The results obtained in the present study enable an identification of some preoperative risk factors involved in the development of ARF after heart surgery. In spite of the sample size not allowing statistical confirmation of other preoperative factors, this study showed a certain tendency of some factors that contribute to the development of ARF in heart surgery. Identifying this at-risk population will enable simple, but important, conducts to prevent acute renal failure in these situations, such as the more careful use of potentially nephrotoxic drugs and performing less aggressive procedures which may contribute to a more satisfactory evolution of the patient in the postoperative period even reducing the mortality rates.

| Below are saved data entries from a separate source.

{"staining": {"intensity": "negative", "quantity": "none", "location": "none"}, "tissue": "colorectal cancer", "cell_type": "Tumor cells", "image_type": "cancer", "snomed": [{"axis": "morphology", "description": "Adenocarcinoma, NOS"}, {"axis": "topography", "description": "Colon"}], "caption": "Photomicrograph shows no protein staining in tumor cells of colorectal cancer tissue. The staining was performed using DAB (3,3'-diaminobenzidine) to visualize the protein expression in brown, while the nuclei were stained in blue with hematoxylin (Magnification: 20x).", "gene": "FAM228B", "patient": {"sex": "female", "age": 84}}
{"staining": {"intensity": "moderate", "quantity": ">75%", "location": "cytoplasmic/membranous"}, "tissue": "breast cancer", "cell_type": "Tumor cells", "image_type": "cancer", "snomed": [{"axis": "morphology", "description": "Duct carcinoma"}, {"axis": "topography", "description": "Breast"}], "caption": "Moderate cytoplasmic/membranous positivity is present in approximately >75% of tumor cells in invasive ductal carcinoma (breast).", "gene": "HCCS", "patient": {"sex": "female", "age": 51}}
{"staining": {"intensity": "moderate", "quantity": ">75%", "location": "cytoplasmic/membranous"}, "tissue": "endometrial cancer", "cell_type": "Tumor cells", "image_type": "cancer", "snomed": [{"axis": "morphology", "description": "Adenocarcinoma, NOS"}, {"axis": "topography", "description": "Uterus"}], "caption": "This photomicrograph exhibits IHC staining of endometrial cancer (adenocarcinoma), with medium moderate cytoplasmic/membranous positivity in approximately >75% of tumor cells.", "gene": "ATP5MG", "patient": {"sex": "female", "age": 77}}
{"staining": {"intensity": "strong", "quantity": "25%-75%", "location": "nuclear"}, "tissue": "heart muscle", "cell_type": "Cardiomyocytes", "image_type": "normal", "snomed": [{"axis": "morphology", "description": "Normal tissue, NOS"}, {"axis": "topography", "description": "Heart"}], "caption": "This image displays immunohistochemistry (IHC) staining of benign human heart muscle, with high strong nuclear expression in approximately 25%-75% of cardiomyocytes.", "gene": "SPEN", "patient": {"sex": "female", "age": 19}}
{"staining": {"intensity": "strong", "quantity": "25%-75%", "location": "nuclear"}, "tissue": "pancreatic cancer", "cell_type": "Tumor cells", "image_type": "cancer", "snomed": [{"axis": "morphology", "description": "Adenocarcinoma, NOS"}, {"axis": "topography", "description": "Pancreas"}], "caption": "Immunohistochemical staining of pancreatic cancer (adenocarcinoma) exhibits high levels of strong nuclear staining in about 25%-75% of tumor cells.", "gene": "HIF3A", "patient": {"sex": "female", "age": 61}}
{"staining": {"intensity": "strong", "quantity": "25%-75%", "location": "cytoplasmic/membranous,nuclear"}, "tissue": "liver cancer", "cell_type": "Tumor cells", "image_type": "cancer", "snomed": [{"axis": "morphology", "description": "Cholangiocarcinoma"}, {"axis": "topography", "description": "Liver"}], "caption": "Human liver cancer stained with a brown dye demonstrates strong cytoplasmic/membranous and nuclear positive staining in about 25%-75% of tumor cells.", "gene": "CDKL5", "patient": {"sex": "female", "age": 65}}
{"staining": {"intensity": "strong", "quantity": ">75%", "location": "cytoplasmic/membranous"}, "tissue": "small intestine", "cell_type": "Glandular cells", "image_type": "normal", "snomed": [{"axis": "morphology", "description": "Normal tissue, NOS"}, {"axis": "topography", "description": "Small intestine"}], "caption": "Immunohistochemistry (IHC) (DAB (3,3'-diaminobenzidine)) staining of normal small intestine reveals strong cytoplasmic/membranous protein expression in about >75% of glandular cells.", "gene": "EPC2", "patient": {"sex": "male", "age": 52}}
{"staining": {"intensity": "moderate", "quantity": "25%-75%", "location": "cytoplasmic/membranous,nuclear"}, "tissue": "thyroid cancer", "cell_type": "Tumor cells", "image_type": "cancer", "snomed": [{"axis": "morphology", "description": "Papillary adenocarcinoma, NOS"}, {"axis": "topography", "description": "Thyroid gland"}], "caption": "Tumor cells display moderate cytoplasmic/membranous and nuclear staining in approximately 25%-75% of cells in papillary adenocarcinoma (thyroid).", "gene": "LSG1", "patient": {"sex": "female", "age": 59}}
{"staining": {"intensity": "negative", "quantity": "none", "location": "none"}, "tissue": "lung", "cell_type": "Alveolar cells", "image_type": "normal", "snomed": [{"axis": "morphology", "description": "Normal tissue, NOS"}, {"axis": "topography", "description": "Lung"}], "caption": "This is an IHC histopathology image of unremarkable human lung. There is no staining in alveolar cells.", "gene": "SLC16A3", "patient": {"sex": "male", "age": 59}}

This prospective short cohort study was performed with the objective of identifying preoperative risk factors for the development of ARF in patients submitted to heart surgery. After multivariate analysis, the presence of peripheral vascular disease was an identified preoperative risk factor. Due to the heterogeneity of the patients (a large number of associated diseases) it is possible that the sample size may have impeded the identification of other risk factors.